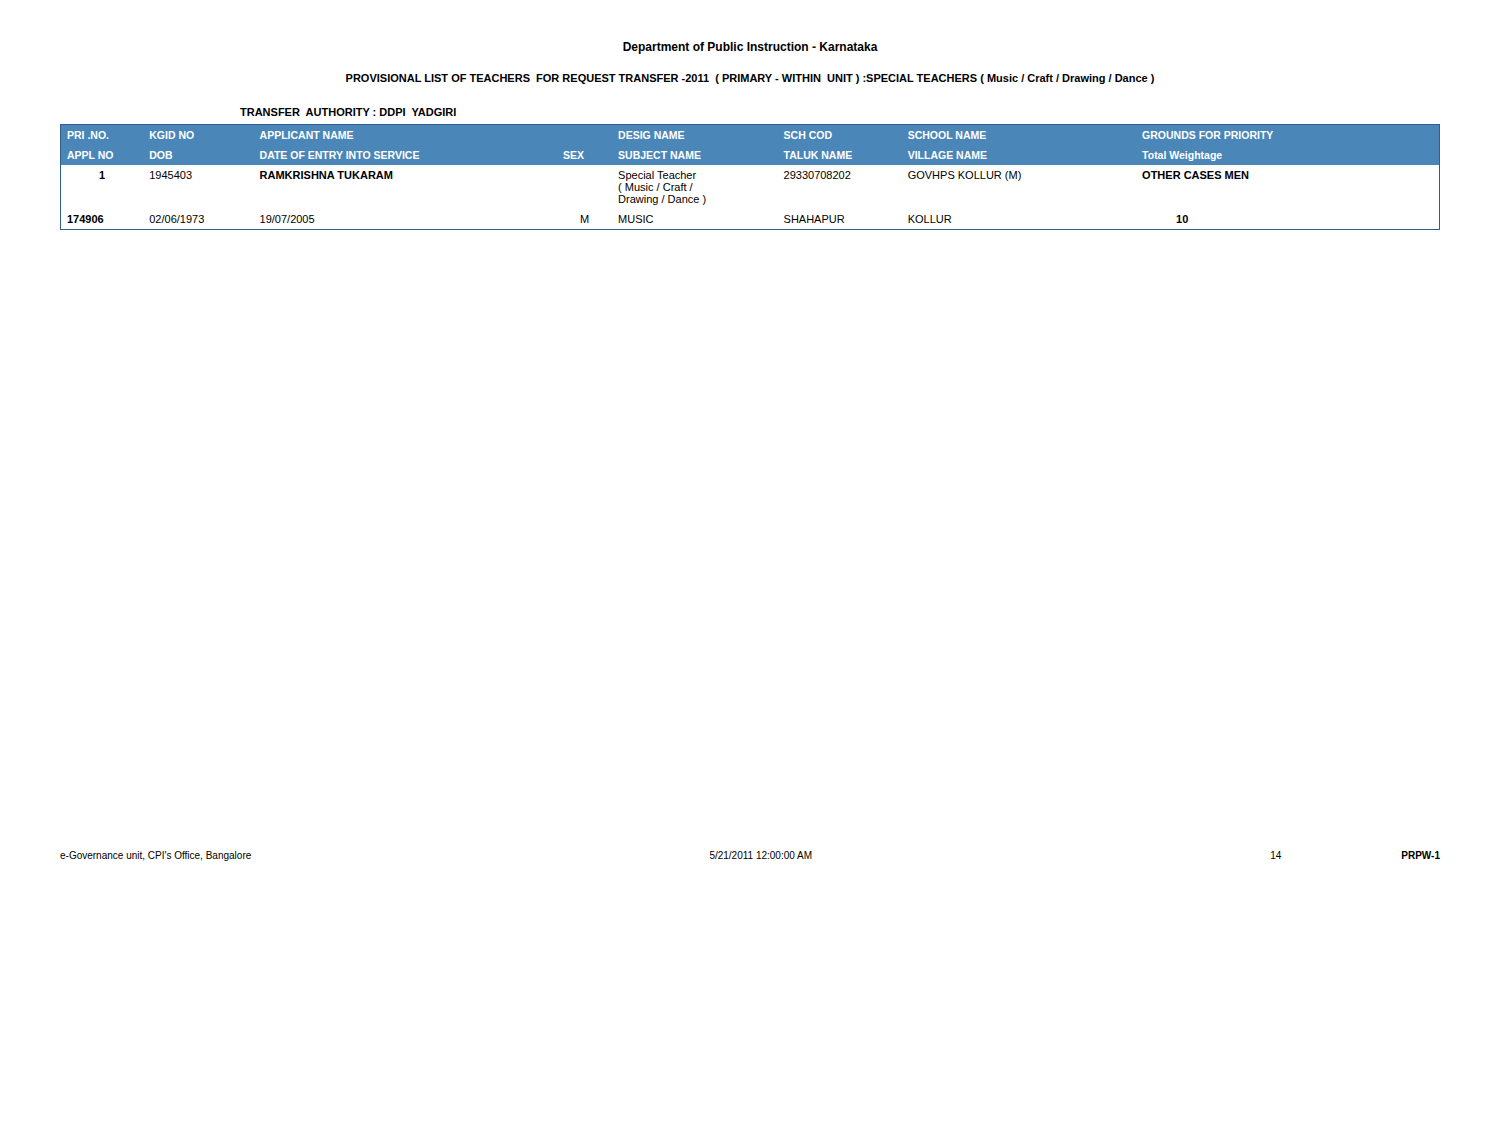Department of Public Instruction - Karnataka
PROVISIONAL LIST OF TEACHERS FOR REQUEST TRANSFER -2011 ( PRIMARY - WITHIN UNIT ) :SPECIAL TEACHERS ( Music / Craft / Drawing / Dance )
TRANSFER AUTHORITY : DDPI YADGIRI
| PRI .NO. | KGID NO | APPLICANT NAME | | DESIG NAME | SCH COD | SCHOOL NAME | GROUNDS FOR PRIORITY |
| --- | --- | --- | --- | --- | --- | --- | --- |
| APPL NO | DOB | DATE OF ENTRY INTO SERVICE | SEX | SUBJECT NAME | TALUK NAME | VILLAGE NAME | Total Weightage |
| 1 | 1945403 | RAMKRISHNA TUKARAM | | Special Teacher ( Music / Craft / Drawing / Dance ) | 29330708202 | GOVHPS KOLLUR (M) | OTHER CASES MEN |
| 174906 | 02/06/1973 | 19/07/2005 | M | MUSIC | SHAHAPUR | KOLLUR | 10 |
e-Governance unit, CPI's Office, Bangalore
5/21/2011 12:00:00 AM
14
PRPW-1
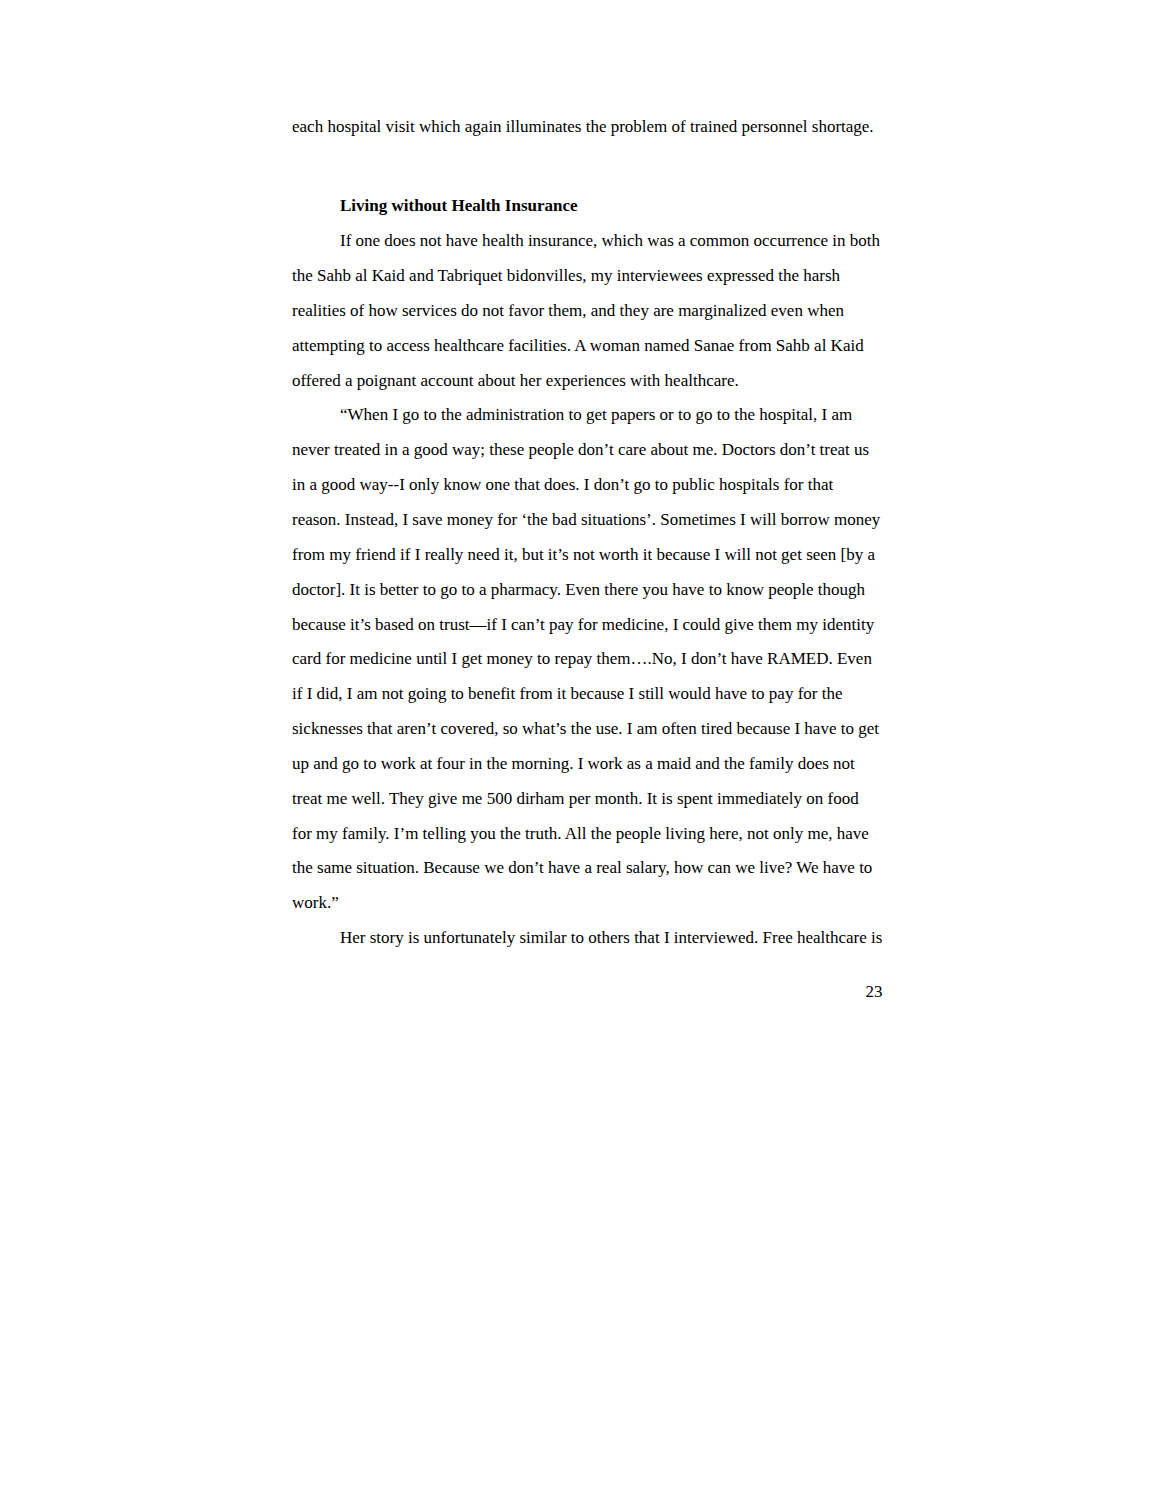each hospital visit which again illuminates the problem of trained personnel shortage.
Living without Health Insurance
If one does not have health insurance, which was a common occurrence in both the Sahb al Kaid and Tabriquet bidonvilles, my interviewees expressed the harsh realities of how services do not favor them, and they are marginalized even when attempting to access healthcare facilities. A woman named Sanae from Sahb al Kaid offered a poignant account about her experiences with healthcare.
“When I go to the administration to get papers or to go to the hospital, I am never treated in a good way; these people don’t care about me. Doctors don’t treat us in a good way--I only know one that does. I don’t go to public hospitals for that reason. Instead, I save money for ‘the bad situations’. Sometimes I will borrow money from my friend if I really need it, but it’s not worth it because I will not get seen [by a doctor]. It is better to go to a pharmacy. Even there you have to know people though because it’s based on trust—if I can’t pay for medicine, I could give them my identity card for medicine until I get money to repay them….No, I don’t have RAMED. Even if I did, I am not going to benefit from it because I still would have to pay for the sicknesses that aren’t covered, so what’s the use. I am often tired because I have to get up and go to work at four in the morning. I work as a maid and the family does not treat me well. They give me 500 dirham per month. It is spent immediately on food for my family. I’m telling you the truth. All the people living here, not only me, have the same situation. Because we don’t have a real salary, how can we live? We have to work.”
Her story is unfortunately similar to others that I interviewed. Free healthcare is
23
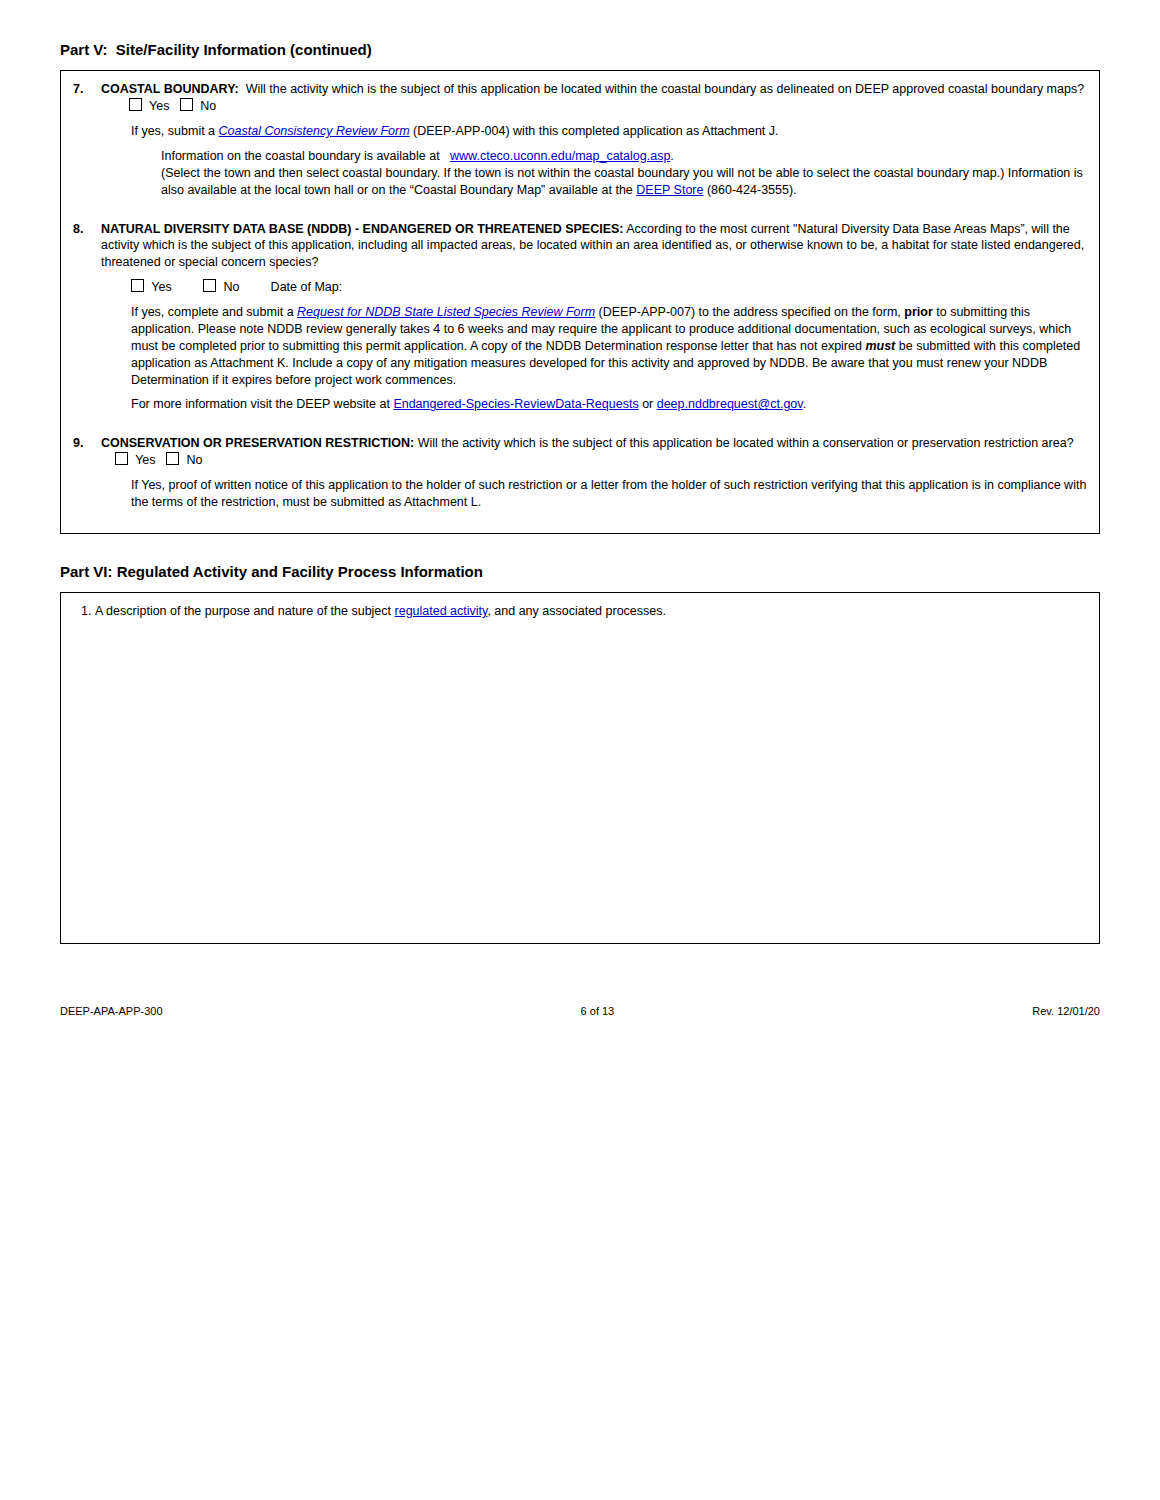Part V: Site/Facility Information (continued)
7.
COASTAL BOUNDARY: Will the activity which is the subject of this application be located within the coastal boundary as delineated on DEEP approved coastal boundary maps? Yes No
If yes, submit a Coastal Consistency Review Form (DEEP-APP-004) with this completed application as Attachment J.
Information on the coastal boundary is available at www.cteco.uconn.edu/map_catalog.asp.
(Select the town and then select coastal boundary. If the town is not within the coastal boundary you will not be able to select the coastal boundary map.) Information is also available at the local town hall or on the “Coastal Boundary Map” available at the DEEP Store (860-424-3555).
8.
NATURAL DIVERSITY DATA BASE (NDDB) - ENDANGERED OR THREATENED SPECIES: According to the most current "Natural Diversity Data Base Areas Maps”, will the activity which is the subject of this application, including all impacted areas, be located within an area identified as, or otherwise known to be, a habitat for state listed endangered, threatened or special concern species?
Yes No Date of Map:
If yes, complete and submit a Request for NDDB State Listed Species Review Form (DEEP-APP-007) to the address specified on the form, prior to submitting this application. Please note NDDB review generally takes 4 to 6 weeks and may require the applicant to produce additional documentation, such as ecological surveys, which must be completed prior to submitting this permit application. A copy of the NDDB Determination response letter that has not expired must be submitted with this completed application as Attachment K. Include a copy of any mitigation measures developed for this activity and approved by NDDB. Be aware that you must renew your NDDB Determination if it expires before project work commences.
For more information visit the DEEP website at Endangered-Species-ReviewData-Requests or deep.nddbrequest@ct.gov.
9.
CONSERVATION OR PRESERVATION RESTRICTION: Will the activity which is the subject of this application be located within a conservation or preservation restriction area? Yes No
If Yes, proof of written notice of this application to the holder of such restriction or a letter from the holder of such restriction verifying that this application is in compliance with the terms of the restriction, must be submitted as Attachment L.
Part VI: Regulated Activity and Facility Process Information
A description of the purpose and nature of the subject regulated activity, and any associated processes.
DEEP-APA-APP-300
6 of 13
Rev. 12/01/20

-- -- --

- EXERCISE -
Return, unchanged, the lines from the first line of the material through the line that holds "Living without Health Insurance", inclusive, omitting pictures.

- RESPONSE TO THIS TASK -
Department of Public Instruction - Karnataka
PROVISIONAL LIST OF TEACHERS FOR REQUEST TRANSFER -2011 ( PRIMARY - WITHIN UNIT ) :SPECIAL TEACHERS ( Music / Craft / Drawing / Dance )
TRANSFER AUTHORITY : DDPI YADGIRI
| PRI .NO. | KGID NO | APPLICANT NAME | | DESIG NAME | SCH COD | SCHOOL NAME | GROUNDS FOR PRIORITY |
| --- | --- | --- | --- | --- | --- | --- | --- |
| APPL NO | DOB | DATE OF ENTRY INTO SERVICE | SEX | SUBJECT NAME | TALUK NAME | VILLAGE NAME | Total Weightage |
| 1 | 1945403 | RAMKRISHNA TUKARAM | | Special Teacher ( Music / Craft / Drawing / Dance ) | 29330708202 | GOVHPS KOLLUR (M) | OTHER CASES MEN |
| 174906 | 02/06/1973 | 19/07/2005 | M | MUSIC | SHAHAPUR | KOLLUR | 10 |
e-Governance unit, CPI's Office, Bangalore
5/21/2011 12:00:00 AM
14
PRPW-1
each hospital visit which again illuminates the problem of trained personnel shortage.
Living without Health Insurance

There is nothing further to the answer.